Sinceridade. É isso que vejo nos seus olhos.
O Salvador acredita em mim, penso sentindo um calafrio no peito. Foi bom ouvi-lo dizer tal coisa, mas por outro lado assusta-me a possibilidade de o poder vir a desiludir. Nos últimos tempos, tenho-me mostrado especialista a enganar exatamente as pessoas que mais confiam em mim, não quero que ele seja apenas mais um.
– Aonde vais? – questiona-me ao ver que o sigo em direção ao corredor que leva às escadas que vão dar ao piso inferior. Nesse corredor, também se encontra a capela da nave, mas ele sabe perfeitamente que não é para lá que eu pretendo ir.
– Eu vou contigo – respondo simplesmente.
É claro que vou com ele. Passei a manhã inteira ansiosa por este momento, desejosa de conseguir realizar uma análise mais completa aos dois pequenos rapazes doentes da sala secreta.
– Não, não vais. É melhor ires para o refeitório.
– Nem penses, – protesto de imediato. – Não pensei noutra coisa durante toda a manhã. Nem sequer tenho fome.

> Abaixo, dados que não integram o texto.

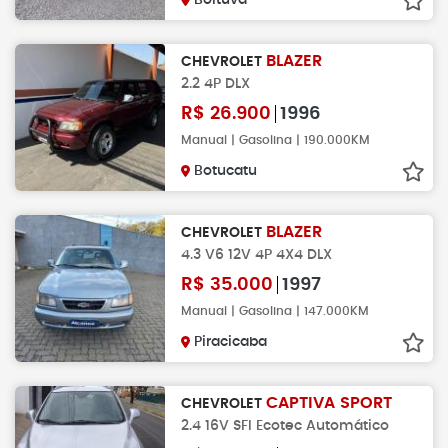
Boituva
BLAZER
CHEVROLET
2.2 4P DLX
R$
26.900
1996
Manual | Gasolina | 190.000KM
Botucatu
BLAZER
CHEVROLET
4.3 V6 12V 4P 4X4 DLX
R$
35.000
1997
Manual | Gasolina | 147.000KM
Piracicaba
CAPTIVA SPORT
CHEVROLET
2.4 16V SFI Ecotec Automático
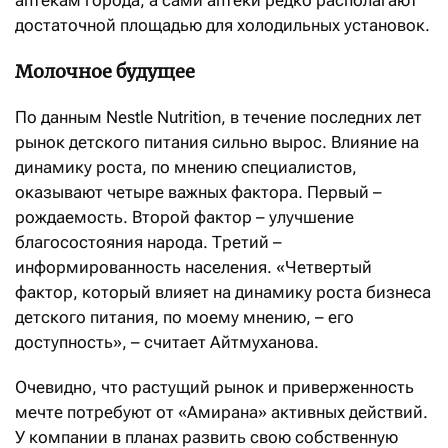
аптекам города, а сами аптеки редко располагают
достаточной площадью для холодильных установок.
Молочное будущее
По данным Nestle Nutrition, в течение последних лет
рынок детского питания сильно вырос. Влияние на
динамику роста, по мнению специалистов,
оказывают четыре важных фактора. Первый –
рождаемость. Второй фактор – улучшение
благосостояния народа. Третий –
информированность населения. «Четвертый
фактор, который влияет на динамику роста бизнеса
детского питания, по моему мнению, – его
доступность», – считает Айтмуханова.
Очевидно, что растущий рынок и приверженность
мечте потребуют от «Амирана» активных действий.
У компании в планах развить свою собственную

– A Teresa pode ter ficado desconfiada e ir à tua procura lá. É melhor jogar pelo seguro. No final do dia vais lá ter. E vê se te alimentas, – ordena.
Queria dizer-lhe que isso era muito pouco provável, que a Teresa nunca desconfiaria de nada. Mas ele nem tempo me deu para isso. Limitou-se a adotar a sua postura rígida, a virar-me as costas e a descer as escadas, deixando-me para trás, como se fosse algo que não era negociável.
Não gosto que mandem em mim. Quem pensa ele que é? O meu pai? O que mais me apetecia era ir atrás dele, e fazer exatamente o contrário do que me ordenara. No entanto, resisto a esse instinto, acho que o Salvador merece uma pequena pausa da minha teimosia. É melhor que, pelo menos, por uma vez seja eu a confiar nele.